Pepe Vargas classifica Bagé como cidade prioritária para o PT

Foto: Antônio Rocha

Presidente destaca definição de calendário partidário
Presidente destaca definição de calendário partidário
A condição de polo regional coloca Bagé em posição de destaque no planejamento do PT. Durante agenda na cidade, no final de semana, o presidente estadual da sigla, Pepe Vargas, afirmou que o município tem papel importante na agenda de debate defendida pela legenda. “Temos um calendário definido, que passa pelo processo de eleição das direções municipais Estamos mobilizando nossas lideranças para buscar a construção de um processo de unidade em oposição ao governo Bolsonaro”, adianta.
Através das agendas pelo interior, o presidente também discute o que classifica como cenário de ‘mudança da política econômica’. Ele também menciona a criação de um Plano Emergencial de Emprego e Renda, uma espécie de conjunto de projetos de lei que a bancada trabalha junto ao Congresso Nacional. “Alguns projetos já foram apresentados, a exemplo do programa de valorização do salário mínimo. O plano é algo que estamos levando aos debates locais, preparando o partido para a disputa eleitoral do ano que vem.
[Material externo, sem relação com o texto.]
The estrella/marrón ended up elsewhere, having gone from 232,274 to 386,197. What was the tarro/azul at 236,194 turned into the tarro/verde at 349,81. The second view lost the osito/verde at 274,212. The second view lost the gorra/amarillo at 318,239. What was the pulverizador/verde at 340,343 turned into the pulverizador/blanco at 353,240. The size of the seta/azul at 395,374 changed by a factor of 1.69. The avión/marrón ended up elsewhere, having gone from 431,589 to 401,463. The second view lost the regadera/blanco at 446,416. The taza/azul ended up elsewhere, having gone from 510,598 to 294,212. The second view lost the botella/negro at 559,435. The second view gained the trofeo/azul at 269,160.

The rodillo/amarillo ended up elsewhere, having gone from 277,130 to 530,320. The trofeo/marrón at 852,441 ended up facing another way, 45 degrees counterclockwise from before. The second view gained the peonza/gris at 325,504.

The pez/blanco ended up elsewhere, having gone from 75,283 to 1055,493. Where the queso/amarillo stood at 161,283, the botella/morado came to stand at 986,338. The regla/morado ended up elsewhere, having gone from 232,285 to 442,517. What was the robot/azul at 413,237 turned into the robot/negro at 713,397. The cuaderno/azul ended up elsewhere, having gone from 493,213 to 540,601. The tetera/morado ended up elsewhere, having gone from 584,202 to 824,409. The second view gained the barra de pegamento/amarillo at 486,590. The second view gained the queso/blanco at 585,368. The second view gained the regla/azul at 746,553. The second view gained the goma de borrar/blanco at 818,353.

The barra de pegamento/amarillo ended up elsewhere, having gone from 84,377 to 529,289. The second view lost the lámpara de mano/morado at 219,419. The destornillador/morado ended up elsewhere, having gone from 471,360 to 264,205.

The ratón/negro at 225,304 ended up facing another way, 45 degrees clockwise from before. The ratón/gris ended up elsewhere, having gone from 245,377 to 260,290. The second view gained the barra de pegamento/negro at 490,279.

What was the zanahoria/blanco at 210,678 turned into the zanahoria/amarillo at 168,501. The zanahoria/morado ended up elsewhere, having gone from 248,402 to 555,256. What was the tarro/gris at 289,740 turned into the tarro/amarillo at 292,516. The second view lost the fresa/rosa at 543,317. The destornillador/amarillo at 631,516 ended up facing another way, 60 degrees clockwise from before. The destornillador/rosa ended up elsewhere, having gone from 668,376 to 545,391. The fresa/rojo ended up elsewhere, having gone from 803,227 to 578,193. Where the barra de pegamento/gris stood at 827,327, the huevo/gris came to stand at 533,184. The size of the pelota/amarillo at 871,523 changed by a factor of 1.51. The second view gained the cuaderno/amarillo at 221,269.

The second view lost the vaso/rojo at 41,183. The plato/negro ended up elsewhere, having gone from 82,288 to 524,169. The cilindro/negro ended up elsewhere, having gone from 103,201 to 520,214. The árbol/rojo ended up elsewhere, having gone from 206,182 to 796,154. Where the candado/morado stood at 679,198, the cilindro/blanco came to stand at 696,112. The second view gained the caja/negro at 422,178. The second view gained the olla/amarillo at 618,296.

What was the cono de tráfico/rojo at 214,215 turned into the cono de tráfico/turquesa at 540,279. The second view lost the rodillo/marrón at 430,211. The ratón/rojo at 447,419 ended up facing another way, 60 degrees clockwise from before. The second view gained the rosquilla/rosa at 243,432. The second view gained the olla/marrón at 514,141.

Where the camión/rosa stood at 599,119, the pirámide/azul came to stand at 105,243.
Governos locais e as eleições de vereadores e vereadoras podem ser um ponto importante para mudar a conjuntura que temos vivenciado”, avalia, ao reforçar a importância de Bagé na discussão.

Privatizações
O presidente estadual do PT adianta, ainda, que o partido tem papel definido no processo de privatizações de empresas públicas do Estado, outra pauta que deve ser ampliada no próximo pleito eleitoral. “Votamos contra a retirada de plebiscito, sob a liderança do deputado Mainardi. Votamos contra a venda das estatais. Entendemos que o Estado vai perder receitas e abrir mão de setores estratégicos. Somos minoria na Assembleia Legislativa e no Congresso Nacional. Nos resta alertar para o que vai acontecer, para ver se a sociedade começa a questionar os governos”, destaca.
Pepe também demonstra preocupação com a previsão de privatização de ativos da Petrobras no Rio Grande do Sul. Presidente da Frente Parlamentar em Defesa da Petrobras no Estado, o petista acredita que a medida deve diminuir a competitividade da economia gaúcha, aumentando os custos dos derivados de petróleo. “A outra consequência é que reduz arrecadação do ICMS. Canoas, por exemplo, vai perder 30%. Osório, Tramandaí, Imbé e Cidreira vão perder royalties do petróleo. São questões que precisamos discutir nos municípios”, enumera.

Meio ambiente
A pauta do PT, para o próximo pleito, também inclui discussões sobre questões ambientais. Quando questionado sobre a situação da Amazônia, Pepe reconhece que ‘no início do governo Lula, houve um crescimento grande do desmatamento’, mas ele destaca que a gestão petista reagiu ‘com um plano de ação contra os ataques à floresta’. “O desmatamento cresceu, ao longo dos anos 90, e chegou em um pico, em 2003, mas nosso governo começou a tomar atitudes, tanto que o desmatamento caiu enormemente. O auge da queda foi entre 2012 e 2013. Agora começou a subir de novo, porque o governo federal deu o sinal de que os freios (de fiscalização) que existiam haviam sido retirados”, compara.
Pepe afirma que o PT sempre defendeu o que chamou de ‘princípio da responsabilidade comum e diferenciada’ no tratamento da questão ambiental, diante dos países desenvolvidos. “Todos têm que ter compromisso com a redução da emissão de gases, mas os países que emitem mais têm que ter responsabilidades maiores. Um risco diferenciado”, menciona, ao salientar que ‘não é preciso derrubar árvores para desenvolver a região amazônica’. “Existem alternativas importantes, com foco na exploração sustentável de bens naturais. Esta visão ambientalmente distorcida (do governo federal) é muito ruim para a nossa economia”, sentencia.